(Beginning of SUPPLIED MATERIAL)
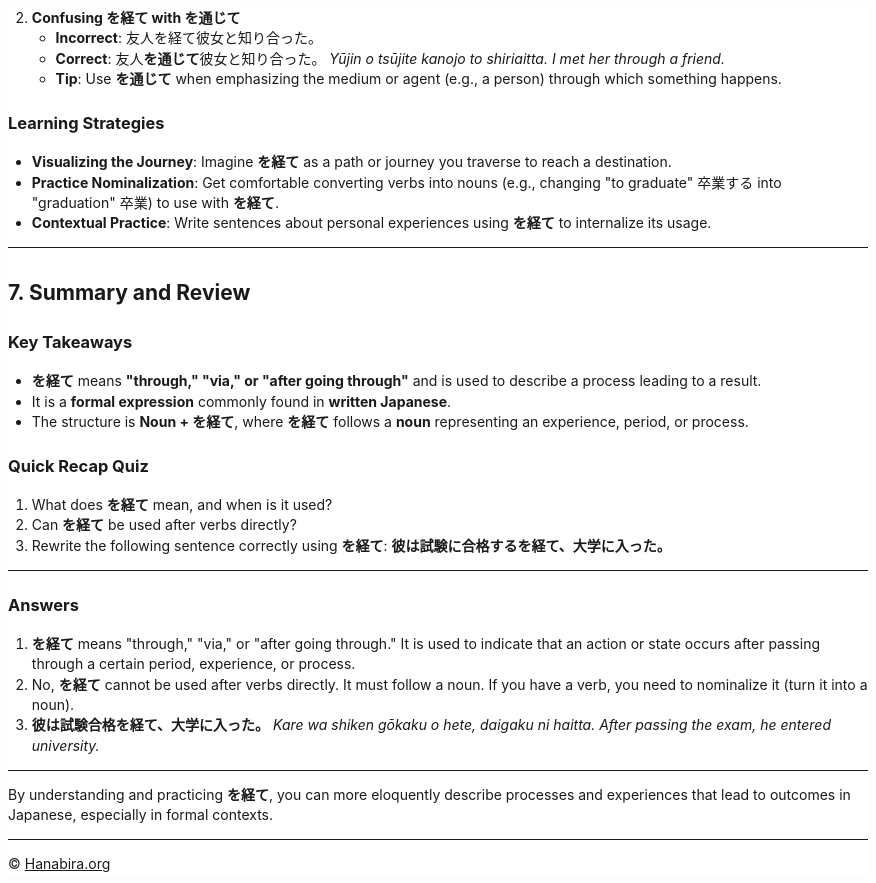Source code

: 2. **Confusing を経て with を通じて**
   - **Incorrect**: 友人を経て彼女と知り合った。
   - **Correct**: 友人**を通じて**彼女と知り合った。
     *Yūjin o tsūjite kanojo to shiriaitta.*
     *I met her through a friend.*
   - **Tip**: Use **を通じて** when emphasizing the medium or agent (e.g., a person) through which something happens.
### Learning Strategies
- **Visualizing the Journey**: Imagine **を経て** as a path or journey you traverse to reach a destination.
- **Practice Nominalization**: Get comfortable converting verbs into nouns (e.g., changing "to graduate" 卒業する into "graduation" 卒業) to use with **を経て**.
- **Contextual Practice**: Write sentences about personal experiences using **を経て** to internalize its usage.
---
## 7. Summary and Review
### Key Takeaways
- **を経て** means **"through," "via," or "after going through"** and is used to describe a process leading to a result.
- It is a **formal expression** commonly found in **written Japanese**.
- The structure is **Noun + を経て**, where **を経て** follows a **noun** representing an experience, period, or process.
### Quick Recap Quiz
1. What does **を経て** mean, and when is it used?
2. Can **を経て** be used after verbs directly?
3. Rewrite the following sentence correctly using **を経て**:
   **彼は試験に合格するを経て、大学に入った。**
---
### Answers
1. **を経て** means "through," "via," or "after going through." It is used to indicate that an action or state occurs after passing through a certain period, experience, or process.
2. No, **を経て** cannot be used after verbs directly. It must follow a noun. If you have a verb, you need to nominalize it (turn it into a noun).
3. **彼は試験合格を経て、大学に入った。**
   *Kare wa shiken gōkaku o hete, daigaku ni haitta.*
   *After passing the exam, he entered university.*
---
By understanding and practicing **を経て**, you can more eloquently describe processes and experiences that lead to outcomes in Japanese, especially in formal contexts.


---

© [Hanabira.org](https://hanabira.org)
(End of SUPPLIED MATERIAL)
• _WORK TO BE COMPLETED_:
From the listing above, pull out each line that contains the string "大学に入った".

• _WRITTEN SOLUTION_:
   **彼は試験に合格するを経て、大学に入った。**
3. **彼は試験合格を経て、大学に入った。**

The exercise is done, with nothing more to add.